On this site, we need to come down harder on bunglers. Bunglers either tend to be anarchistic-narcissistic or obedient-conformist, which means that you can be one in either major political party, even if the biggest bunglers come from the Utopians who, among other things, ruined Cuban cigars.
Yes, like the vision of Jesus or Buddha, the idea of peace and happiness on Earth always seduces the human being. You can either be a dualistic egomaniac or a daoist life-denier, but the bug gets everyone at some time. In politics, it becomes the idea of equal distribution.
People love that notion because like pluralism itself, it is pacifism: eliminate the differences between us, we all get along, angels play trumpets and pianos play “Imagine,” and everything is good. Like all simplistic fractional truths, this leads to horror, which is what happened in Cuba.
Some bunglers rose to power by realizing that there were lots of bunglers out there, so if they formed a movement based on the idea of equal acceptance of bungling, they could drive out the non-bunglers and therefore, rule forever on the backs of the incompetent.
This is not much different than regular democracy, but redistributing wealth sticks a nasty burden to the competent and productive. It tells them to do a good job so everyone else can laugh at them for being nerds who take life seriously.
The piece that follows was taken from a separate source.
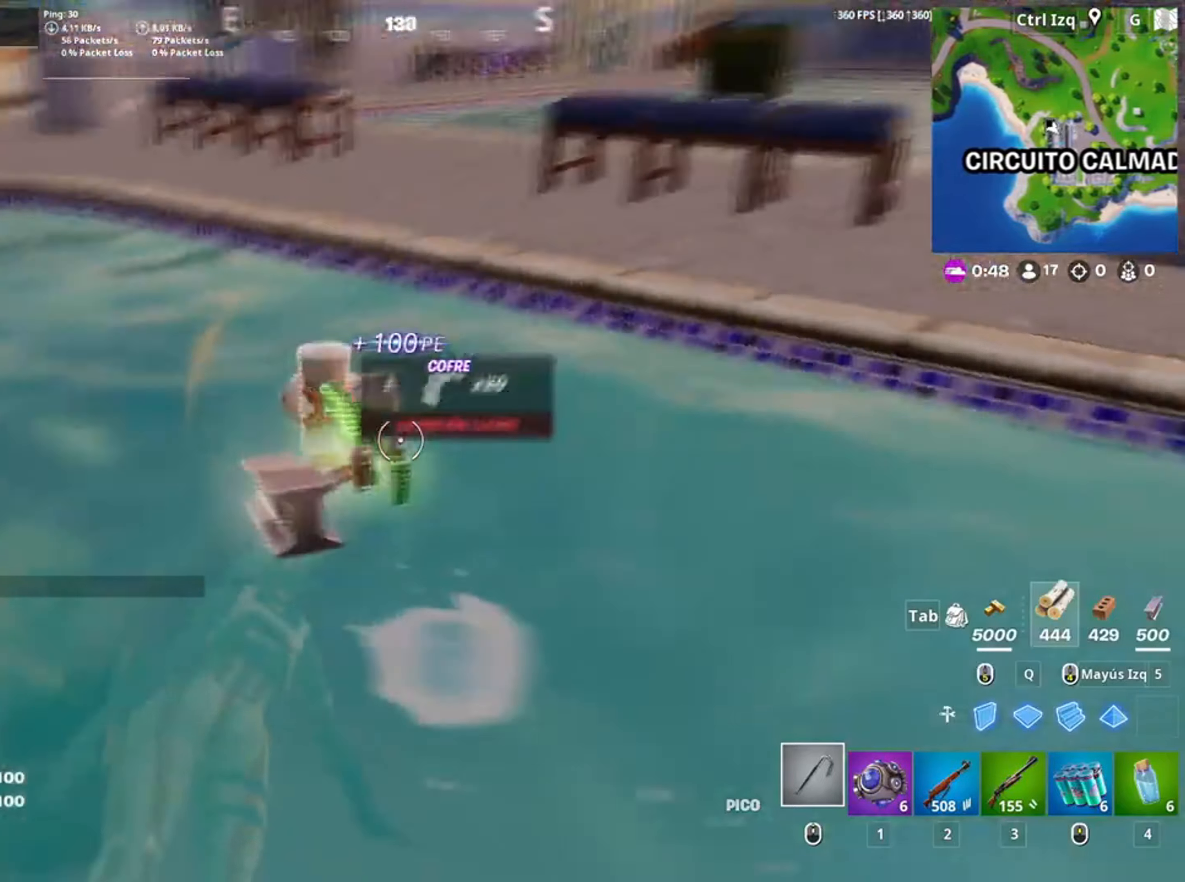
{"keys": ["w"], "mouse": [], "events": [[50, "e", "up"], [317, "space", "down"], [450, "space", "up"]]}
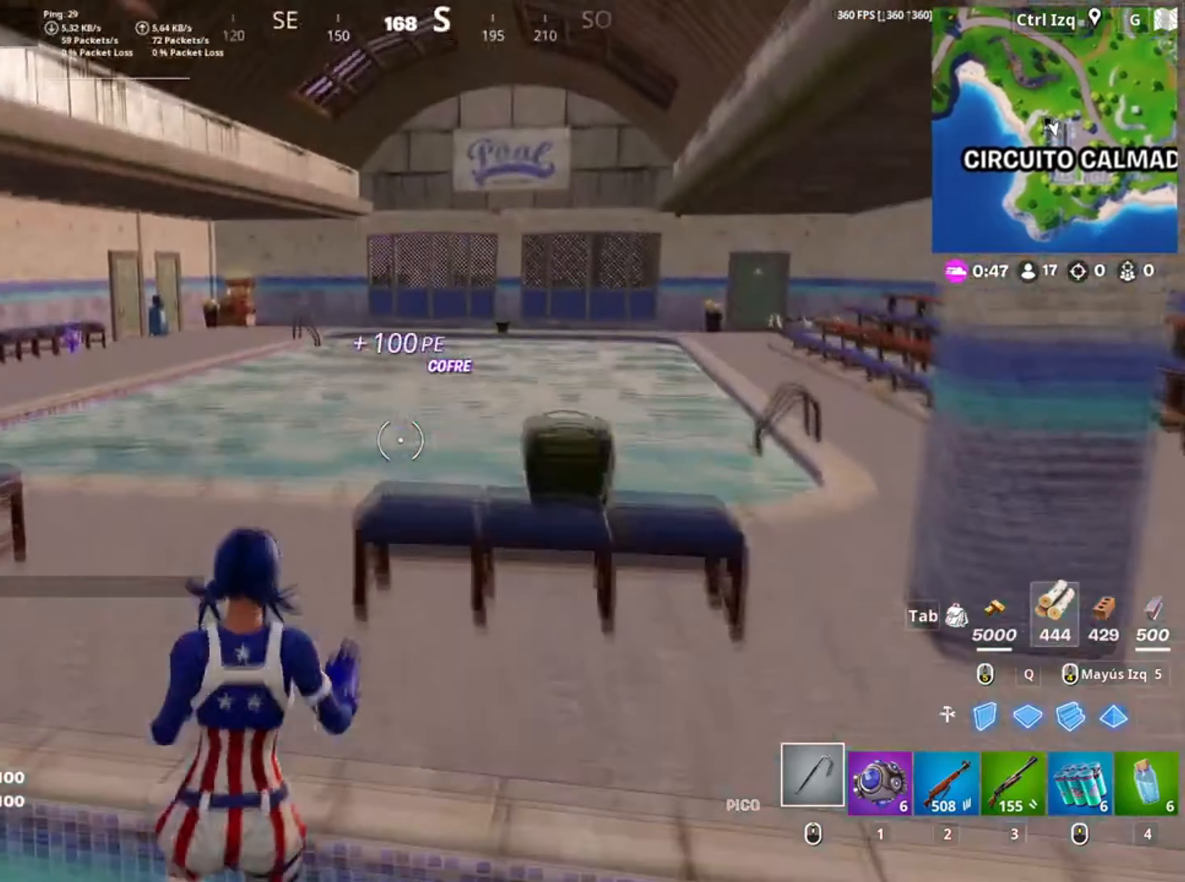
{"keys": ["w"], "mouse": ["left"], "events": [[233, "w", "up"], [317, "mouse_left", "down"], [383, "w", "down"]]}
After awhile, they quit doing that.
Since this process happens pretty quickly, socialist states quickly go from “everyone have the free food” to “work or we shoot you” in the same way democracy goes from tolerating everyone to punishing those who are not tolerant enough. Cuba followed this path, and it killed their cigar industry.
You can still buy Cuban cigars, but these come from bungler-regulated fields instead of farms managed with pride by those who take great joy in their product. You will pay a lot of money; you will receive a cigar that, price comparatively, is worse than options from Nicaragua, Honduras, and even crackhead retiree meth ghetto Florida.
Since the glorious people’s revolution, basically the French Revolution without any of the pretense toward pragmatism, in Cuba, the Cuban cigar industry has done what everyone else with an IQ higher than 96 did in Cuba: hop into an inner tube and head overseas, figuring the sharks are less destructive than loser bunglers with AK-47s and a mandate from Heaven to make Utopia on Earth.
I mean, really, what is Communism but a misinterpreted Christianity? The Republicans read Jesus as a middle class businessman, which is more accurate, but the Communists see him as a hippie. In reality, he was just a half-Jew who hated the Roman occupation because empire sucks to its core.
When death metal gave the finger to the notion of “good,” it was telling us that nature is good and humanity is lies, therefore whatever humans think is “good” is unrealistic Utopian nonsense. Turn that cross upside down, burn human bones on the altars, rape Baby Jesus, and read the Bible backwards.
Escaping the Communist cigar bungle, the Cuban growers set up shop in nearby areas and began cultivating their broadleaf varietals for the classic Cuban flavor: a light, vanilla-esque sweetness with an inner richness but a surface, agave-style thin flavor, so that the smoke surges into depth over time.
If you make a cigar too strong, bold, and quirky like the hipster brands of today, you end up with a great experience on the surface that over time becomes tedious and one-dimensional. If you start with a simple note, then expand its inner texture, over time it becomes more interesting and pleasurable.
This was the genius of the Cuban cigar and it built them a reputation in the 1920s-1950s that lives on today, undeservedly since the product of Cuban agriculture is about on par with the products of Soviet agriculture. Utopia, like dualistic heaven, is human projection not reality.
Perhaps the most prominent blend to carry on the Cuban tradition is the Altadis Montecristo line, especially the White, which has that Nilla-wafer-with-white-pepper flavor that made Cubans so popular. Altadis, being savvy, have made a budget knock off.
Joining other low-cost everyday smokes for non-pretentious people like the Cusano M1 and CC lines, Casa de Garcia Connecticut is a straightforward cigar in the Cuban style: light, vanilla-tasting (but not flavored) Connecticut wrapper and a mild binder.
Strength is medium, at best, but when you are smoking an ounce of tobacco, it can be mild and you will still get that peaceful, logical, intense, but non-Utopian state of mind. The flavor is mild, and the rolling is not as sparse as a Macanudo but still makes for an easy draw.
You can burn one of these down over the course of about three hours by just breath-smoking it, which in fact is the only way you should smoke mild leaf like Connecticut and Virginia. It is slightly aged, just enough to remove acidity and ammonia, but without the caramel-like fermentation and its spicier pepper taste.
Sure, you will impress absolutely no one by hauling out these budget sticks. If you need to impress hipsters, get some Junko in My Trunko maduro nub and rave on about the overtones of leather, apple brandy, J7, AstroGlide, and the smell of the limited edition first pressing Nirvana live album. Whatever.
However, for a good daily smoke that you can enjoy for its subtlety as well as its solid dependable inoffensive but pleasurable flavor, the Casa de Garcia Connecticut churchill is worth seizing and enjoying. You can always paste on a label from one of your hipster brands.